Selected excerpt:
# What Does “Affordable” Mean to You?

Good comment from Jonness on this week’s poll:

Personally, I would not feel comfortable leveraging into a \$360K loan on a \$100K income at a time where a significant risk of price declines exists. But, apparently many people have no problem with this. From what I’ve read, many people actually consider 28% of gross annual household income to be a conservative amount.

My question is, how do other Seattle Bubble posters feel about the 28% affordability measure? Is this realistic as an affordability measure?

Because what article isn’t improved by a generic stock photo? (credit: s_falkow)

I’ve always heard it as 30% of gross annual income, which is the number I used for my Simple Affordability Calculator, and the number I use when calculating the Affordability Index.

On the other hand, my personal opinion is that families that take out a mortgage whose payments eat up 30% of the gross of two incomes are putting themselves in a precarious position should either breadwinner lose their job or even take a pay cut.

My family’s threshold is quite a bit more conservative than the “traditional” measure of affordability. When we bought our house this year, we kept our total monthly payments (PITI) at around 15% of gross income—half of what is traditionally considered “affordable” by most. We also only counted one income, and have no other debt whatsoever.

Available data:
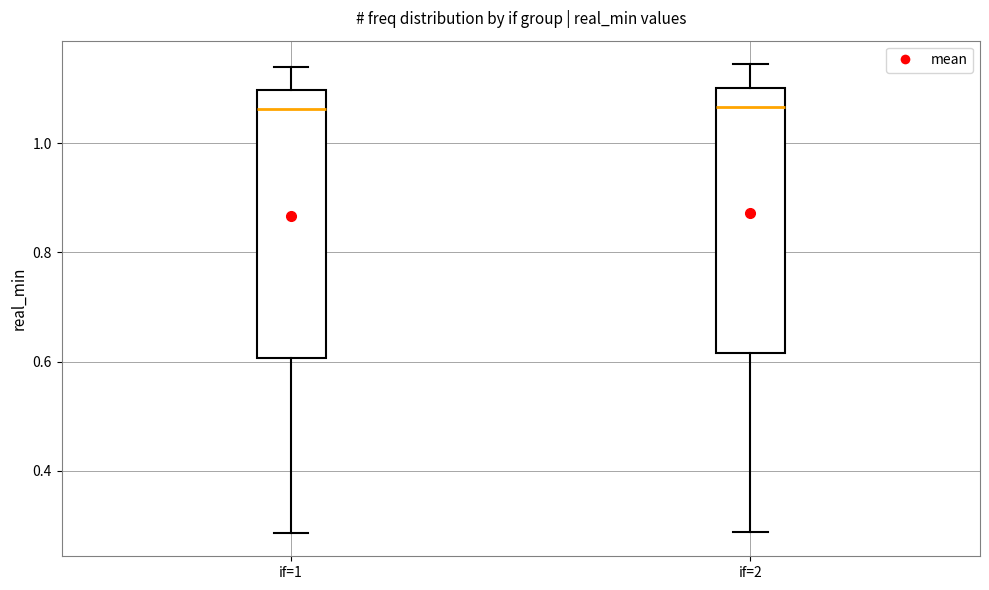

Where does the lower whisker of the box for if=2 end on the y-axis? The values are not printed on the chart, so give them approximately, as read against the axis.

0.28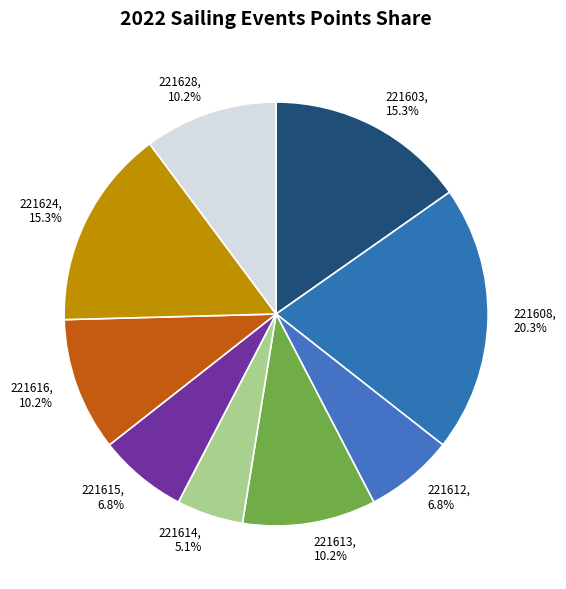

Is it true that 221608 is 26% of the pie?

False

Exercise aim:
Answer these about the post on affordability:
(a) What loan amount and income figure does the comment from Jonness mention?
(b) Which percentage of gross annual income does the author use for the Simple Affordability Calculator?
(c) Around what share of gross income did the author's family keep its total monthly payments at when buying a house this year?
The lines above can be set aside here.

Result:
(a) A $360K loan on a $100K income.
(b) 30%.
(c) Around 15%.